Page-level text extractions
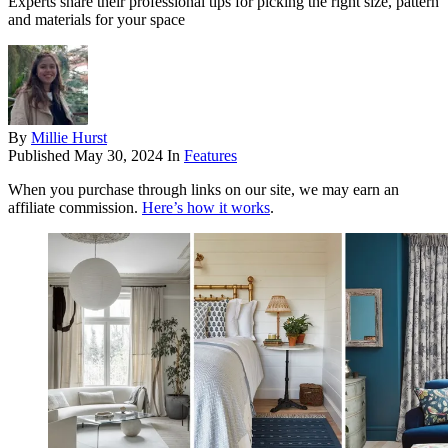
Experts share their professional tips for picking the right size, pattern
and materials for your space
By
Millie Hurst
Published
May 30, 2024
In
Features
When you purchase through links on our site, we may earn an
affiliate commission.
Here’s how it works
.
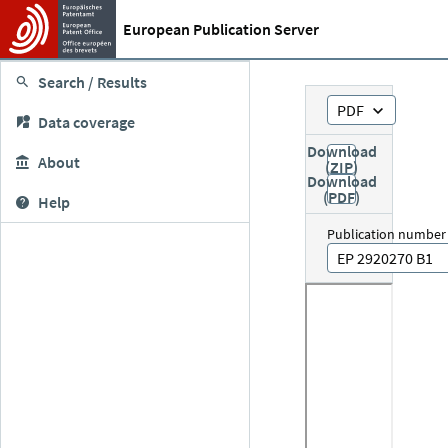
European Publication Server
Search / Results
PDF
Data coverage
Download
About
(ZIP)
Download
(PDF)
Help
Publication number
EP 2920270 B1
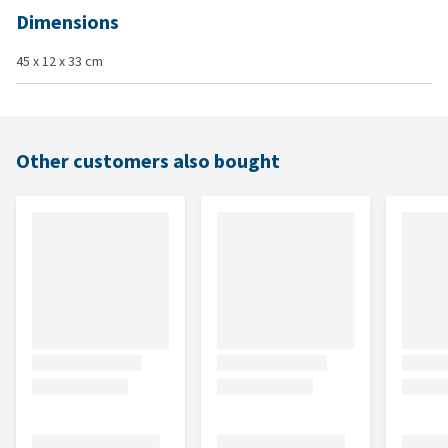
Dimensions
45 x 12 x 33 cm
Other customers also bought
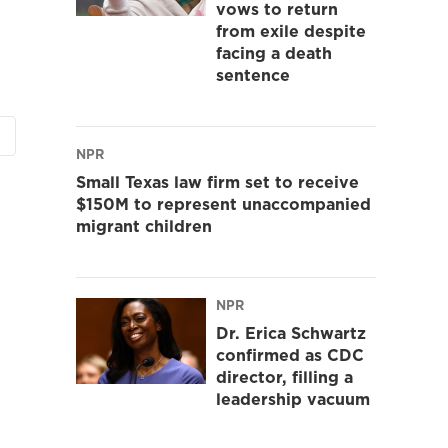
vows to return
from exile despite
facing a death
sentence
NPR
Small Texas law firm set to receive
$150M to represent unaccompanied
migrant children
NPR
Dr. Erica Schwartz
confirmed as CDC
director, filling a
leadership vacuum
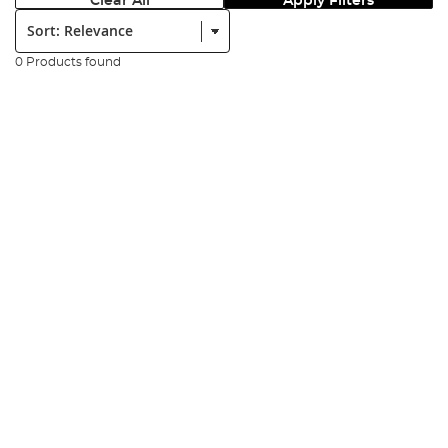
Clear All
Apply Filters
Sort:
0 Products found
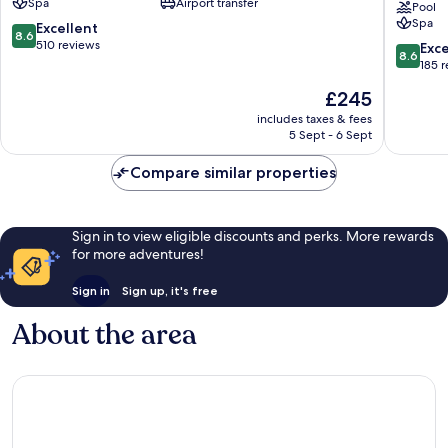
Spa
Airport transfer
-
Park
Pool
Spa
All
Holiday
8.6
Excellent
8.6
Inclusive
Resort
out
510 reviews
8.6
Exce
8.6
Malevizi
-
of
out
185 
All
10,
of
The
£245
Inclusiv
Excellent,
10,
price
Malevizi
510
Excellen
includes taxes & fees
is
reviews
5 Sept - 6 Sept
185
£245
reviews
Compare similar properties
Sign in to view eligible discounts and perks. More rewards
for more adventures!
Sign in
Sign up, it's free
About the area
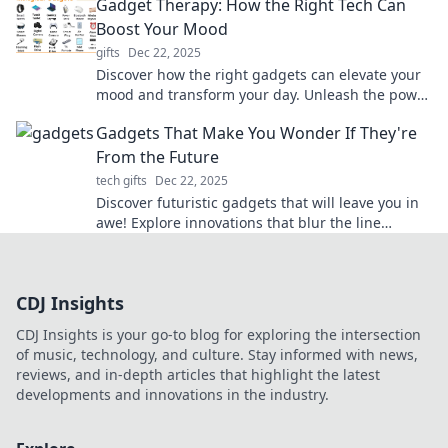
Gadget Therapy: How the Right Tech Can
Boost Your Mood
gifts
Dec 22, 2025
Discover how the right gadgets can elevate your
mood and transform your day. Unleash the power
of tech for a happier you!
Gadgets That Make You Wonder If They're
From the Future
tech gifts
Dec 22, 2025
Discover futuristic gadgets that will leave you in
awe! Explore innovations that blur the line
between today and tomorrow.
CDJ Insights
CDJ Insights is your go-to blog for exploring the intersection
of music, technology, and culture. Stay informed with news,
reviews, and in-depth articles that highlight the latest
developments and innovations in the industry.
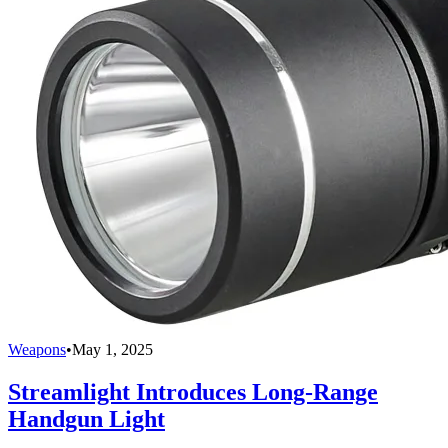
Weapons
•
May 1, 2025
Streamlight Introduces Long-Range
Handgun Light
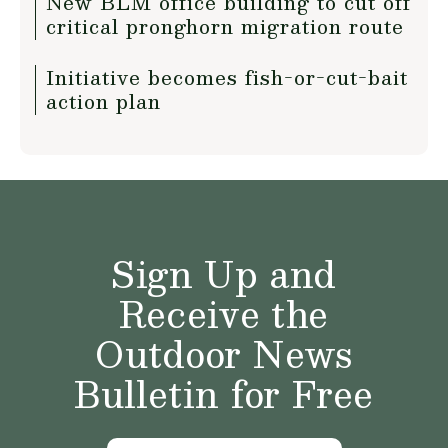
New BLM office building to cut off
critical pronghorn migration route
Initiative becomes fish-or-cut-bait
action plan
Sign Up and
Receive the
Outdoor News
Bulletin for Free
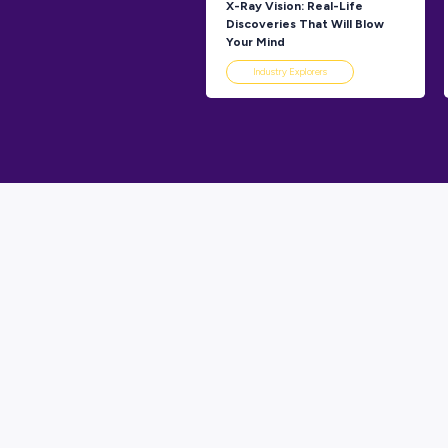
Industry 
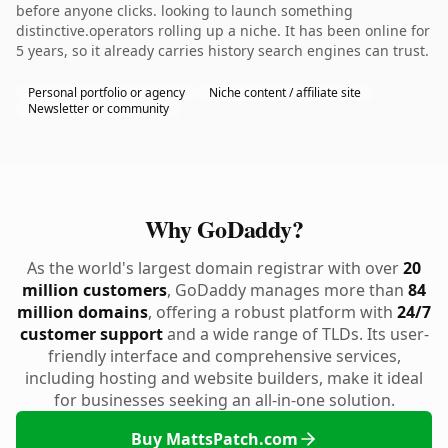
before anyone clicks. looking to launch something
distinctive.operators rolling up a niche. It has been online for
5 years, so it already carries history search engines can trust.
Personal portfolio or agency
Niche content / affiliate site
Newsletter or community
Why GoDaddy?
As the world's largest domain registrar with over
20
million customers
, GoDaddy manages more than
84
million domains
, offering a robust platform with
24/7
customer support
and a wide range of TLDs. Its user-
friendly interface and comprehensive services,
including hosting and website builders, make it ideal
for businesses seeking an all-in-one solution.
Buy MattsPatch.com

**Activity**
Could you print the data exactly as it appears and keep the pictures out?

**Finished exercise**
Experts share their professional tips for picking the right size, pattern
and materials for your space
By
Millie Hurst
Published
May 30, 2024
In
Features
When you purchase through links on our site, we may earn an
affiliate commission.
Here’s how it works
.
European Publication Server
Search / Results
PDF
Data coverage
Download
About
(ZIP)
Download
(PDF)
Help
Publication number
EP 2920270 B1
Dimensions
45 x 12 x 33 cm
Other customers also bought
vows to return
from exile despite
facing a death
sentence
NPR
Small Texas law firm set to receive
$150M to represent unaccompanied
migrant children
NPR
Dr. Erica Schwartz
confirmed as CDC
director, filling a
leadership vacuum
Clear All
Apply Filters
Sort:
0 Products found
Spa
Airport transfer
-
Park
Pool
Spa
All
Holiday
8.6
Excellent
8.6
Inclusive
Resort
out
510 reviews
8.6
Exce
8.6
Malevizi
-
of
out
185 
All
10,
of
The
£245
Inclusiv
Excellent,
10,
price
Malevizi
510
Excellen
includes taxes & fees
is
reviews
5 Sept - 6 Sept
185
£245
reviews
Compare similar properties
Sign in to view eligible discounts and perks. More rewards
for more adventures!
Sign in
Sign up, it's free
About the area
Gadget Therapy: How the Right Tech Can
Boost Your Mood
gifts
Dec 22, 2025
Discover how the right gadgets can elevate your
mood and transform your day. Unleash the power
of tech for a happier you!
Gadgets That Make You Wonder If They're
From the Future
tech gifts
Dec 22, 2025
Discover futuristic gadgets that will leave you in
awe! Explore innovations that blur the line
between today and tomorrow.
CDJ Insights
CDJ Insights is your go-to blog for exploring the intersection
of music, technology, and culture. Stay informed with news,
reviews, and in-depth articles that highlight the latest
developments and innovations in the industry.
Weapons
•
May 1, 2025
Streamlight Introduces Long-Range
Handgun Light
New BLM office building to cut off
critical pronghorn migration route
Initiative becomes fish-or-cut-bait
action plan
Sign Up and
Receive the
Outdoor News
Bulletin for Free
Industry 
before anyone clicks. looking to launch something
distinctive.operators rolling up a niche. It has been online for
5 years, so it already carries history search engines can trust.
Personal portfolio or agency
Niche content / affiliate site
Newsletter or community
Why GoDaddy?
As the world's largest domain registrar with over
20
million customers
, GoDaddy manages more than
84
million domains
, offering a robust platform with
24/7
customer support
and a wide range of TLDs. Its user-
friendly interface and comprehensive services,
including hosting and website builders, make it ideal
for businesses seeking an all-in-one solution.
Buy MattsPatch.com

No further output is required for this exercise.